“Viver para contar” era um único resquício, como âncora que me mantinha ligado ao autor. Sabia que um dia o leria, mas o fui negligenciando. Estava quase esquecido entre tantos outros grandes livros à espera de um dia serem convocados. Mas algo me dizia que a sua hora ia chegar. Foi por isso que não o pude deixar no Brasil, e assim ele me acompanhou na mudança para Portugal.
Sete anos na terra de Camões e Pessoa, e nada de reabilitar Gabo. “Viver para contar” continuava semi-esquecido. Mas algo continuava a me dizer que um dia ele seria lido, por isso não o pude deixar em Lisboa, e assim ele me acompanhou em mais uma mudança, agora para Roma.
Cinco anos entre pizzas, viagens e novas descobertas, eis que uma pandemia nos deixa isolados, em solidão (não por cem anos, mas quase), buscando amores nos tempos do covid, e por um sequência de acasos brota a vontade de ler Gabo. O tal dia de “Viver para contar” chegou. Em menos de uma semana suas quase 500 páginas são devoradas com o mesmo vigor e encanto que lia os seus romances há mais de duas décadas.
"Viver para contar” não apenas me transportou à saudosa América Latina, mas também a um período em que descobria a literatura, tempo de juventude curiosa e voraz que já tinha quase sido esquecido. Com a sua riqueza narrativa é impossível permanecer imóvel no tempo e no espaço. Gabo nos provoca e inspira. Ao descrever a sua infância e juventude, ao revelar como foi o seu processo de maturidade humana, profissional e literária, Gabo me fez recordar de tantos momentos, lugares e pessoas que foram fundamentais também no meu crescimento pessoal.

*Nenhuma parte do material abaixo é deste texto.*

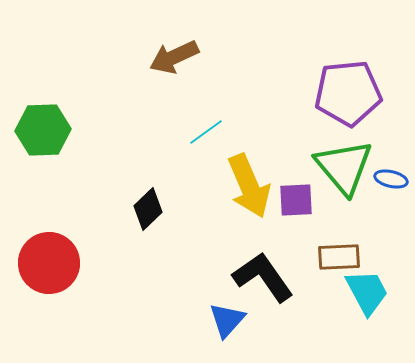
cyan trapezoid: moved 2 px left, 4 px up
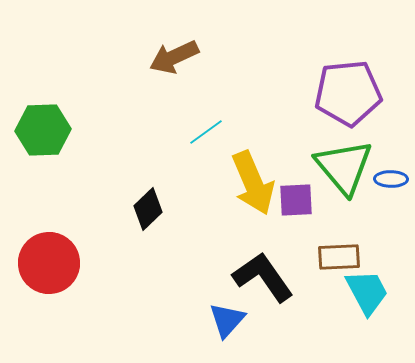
blue ellipse: rotated 12 degrees counterclockwise
yellow arrow: moved 4 px right, 3 px up
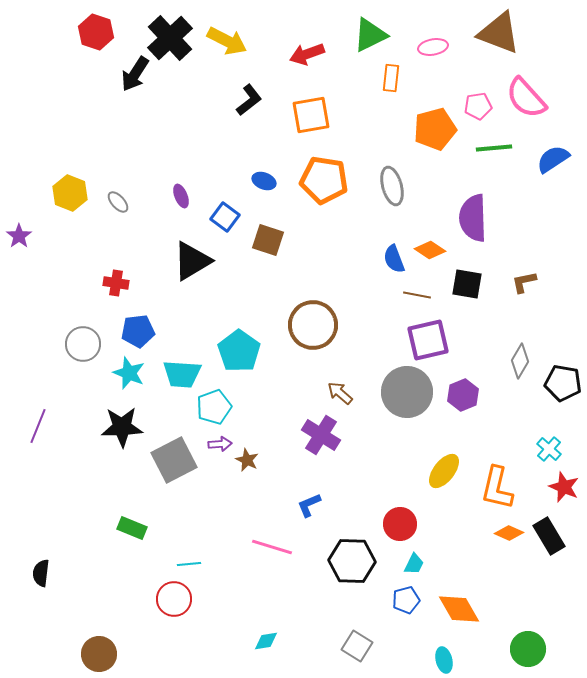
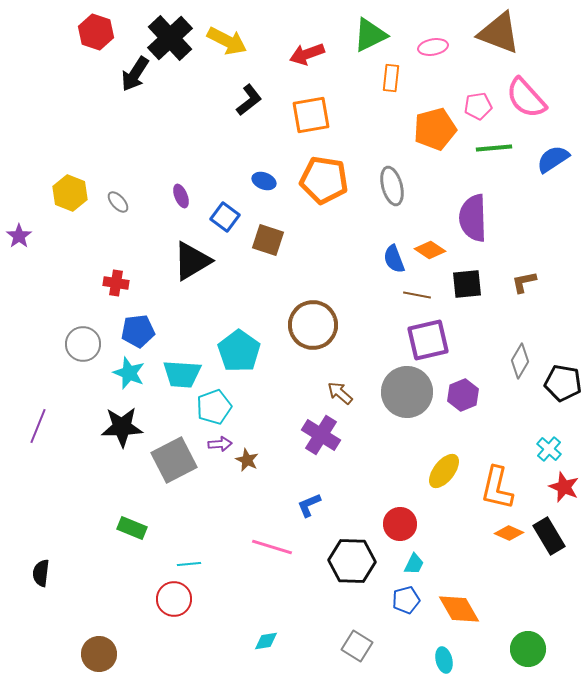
black square at (467, 284): rotated 16 degrees counterclockwise
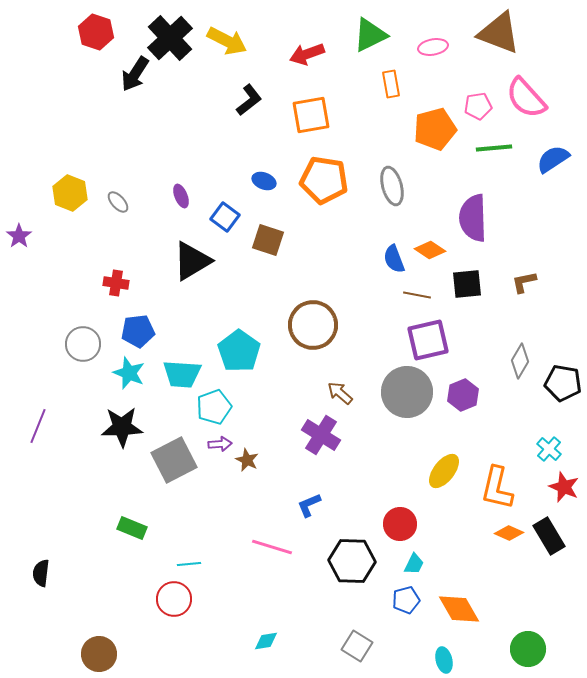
orange rectangle at (391, 78): moved 6 px down; rotated 16 degrees counterclockwise
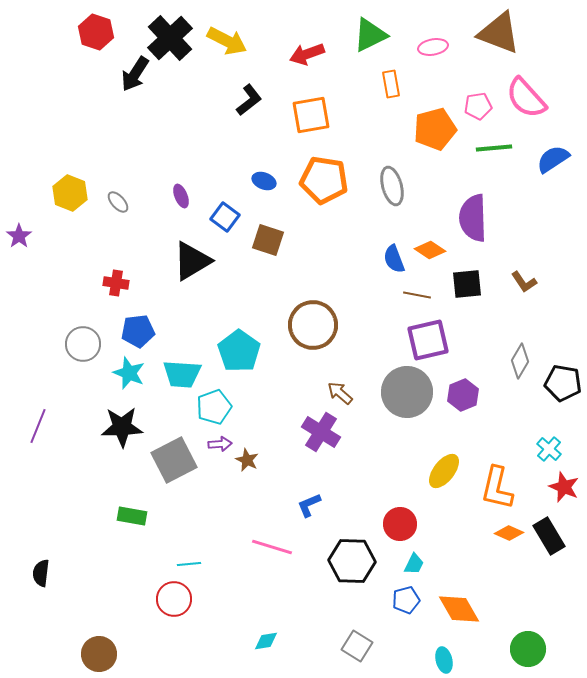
brown L-shape at (524, 282): rotated 112 degrees counterclockwise
purple cross at (321, 435): moved 3 px up
green rectangle at (132, 528): moved 12 px up; rotated 12 degrees counterclockwise
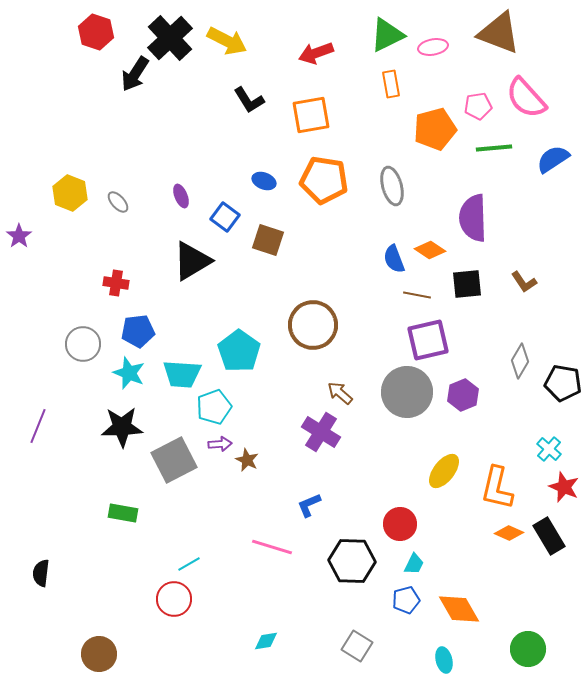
green triangle at (370, 35): moved 17 px right
red arrow at (307, 54): moved 9 px right, 1 px up
black L-shape at (249, 100): rotated 96 degrees clockwise
green rectangle at (132, 516): moved 9 px left, 3 px up
cyan line at (189, 564): rotated 25 degrees counterclockwise
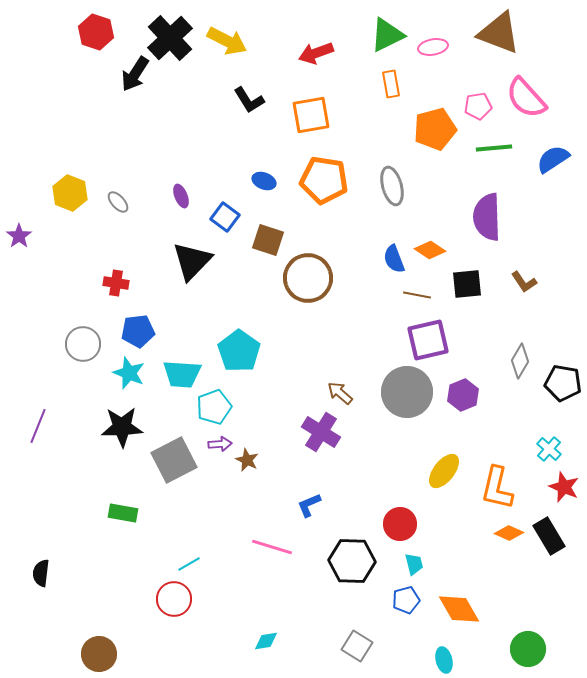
purple semicircle at (473, 218): moved 14 px right, 1 px up
black triangle at (192, 261): rotated 15 degrees counterclockwise
brown circle at (313, 325): moved 5 px left, 47 px up
cyan trapezoid at (414, 564): rotated 40 degrees counterclockwise
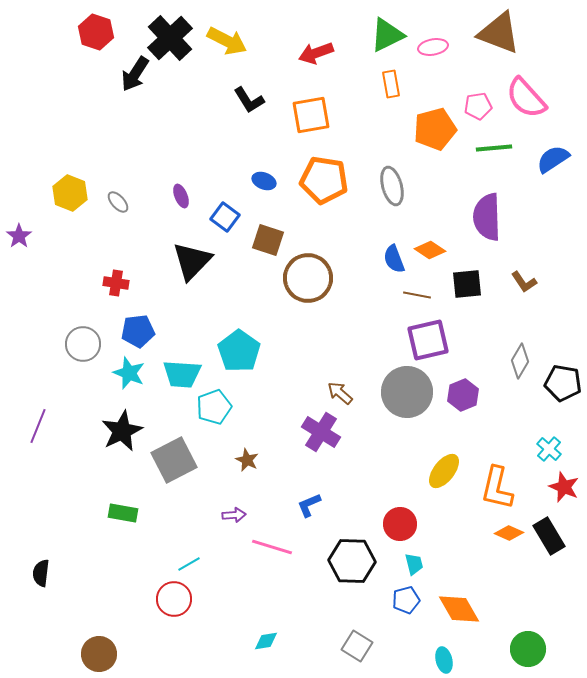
black star at (122, 427): moved 4 px down; rotated 24 degrees counterclockwise
purple arrow at (220, 444): moved 14 px right, 71 px down
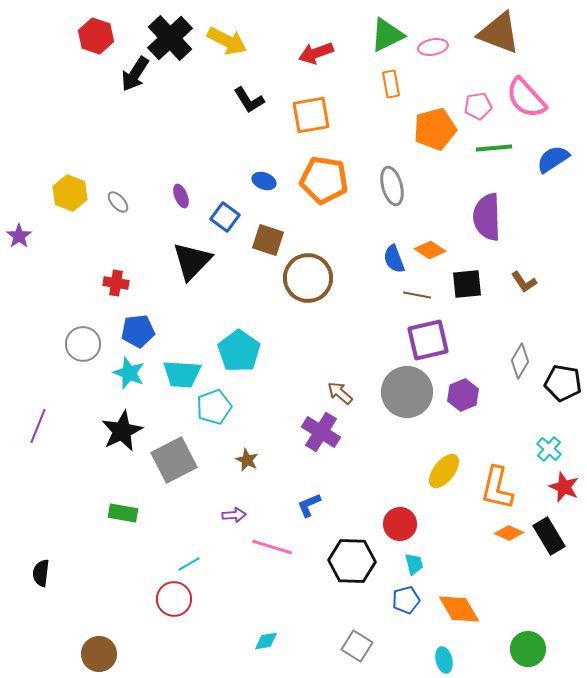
red hexagon at (96, 32): moved 4 px down
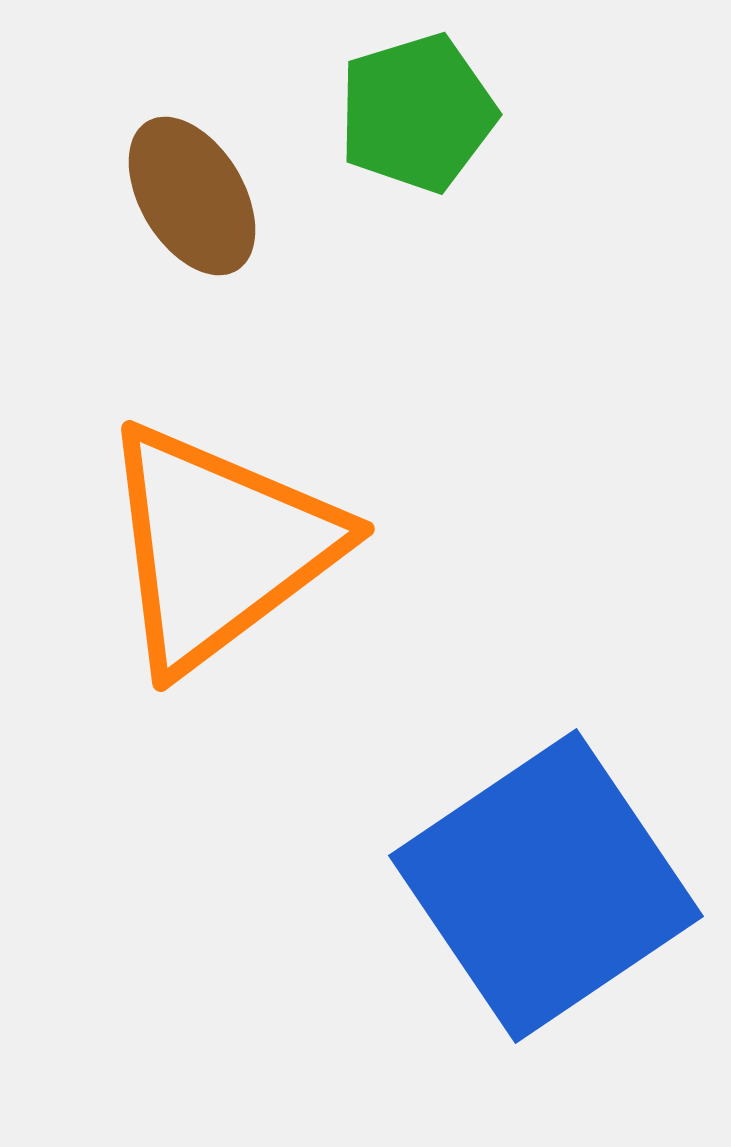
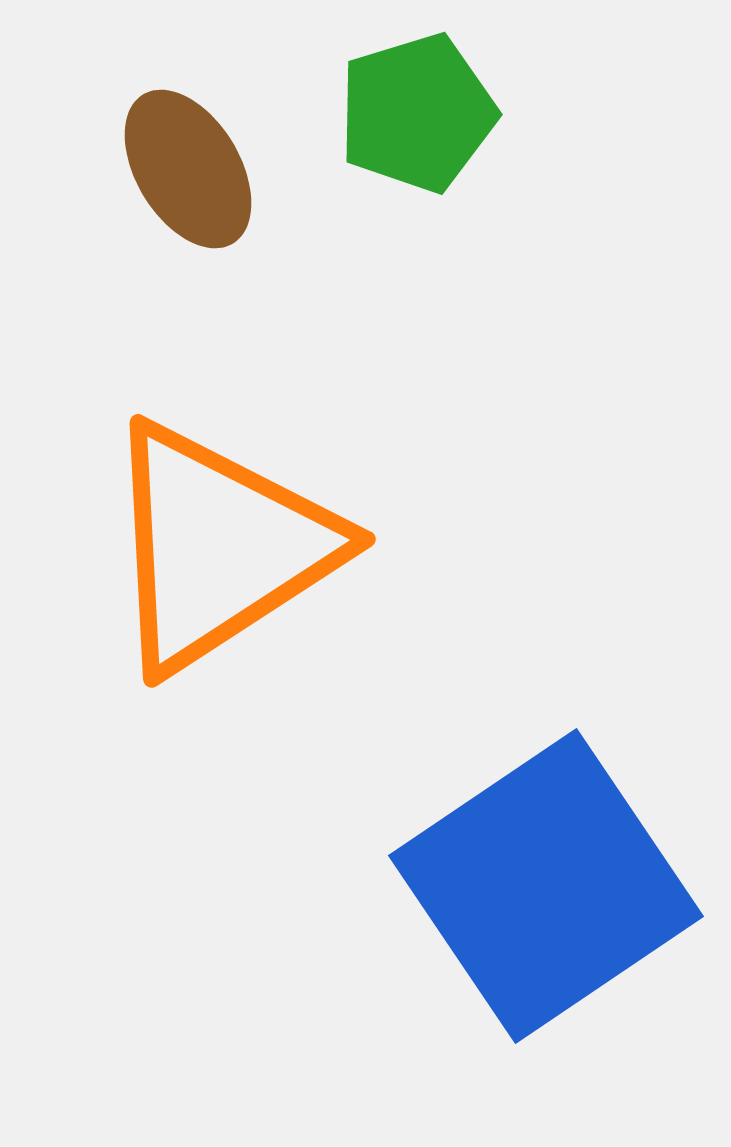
brown ellipse: moved 4 px left, 27 px up
orange triangle: rotated 4 degrees clockwise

García Márquez nos exorta a também “viver para contar”, e viver intensamente, para que a narrativa seja forte e credível. Excelente obra, narrada com esmero e delicadeza, com bom humor e precisão estilística típicos do autor. Ao final da leitura, depois de repreender o fôlego, o que fica mais evidente é a necessidade de ler, e ler muito, e aprender, e ler novamente, para poder um dia compreender e narrar, não tão bem como Gabo, mas o suficiente para ser feliz e emocionar ao menos um leitor que seja.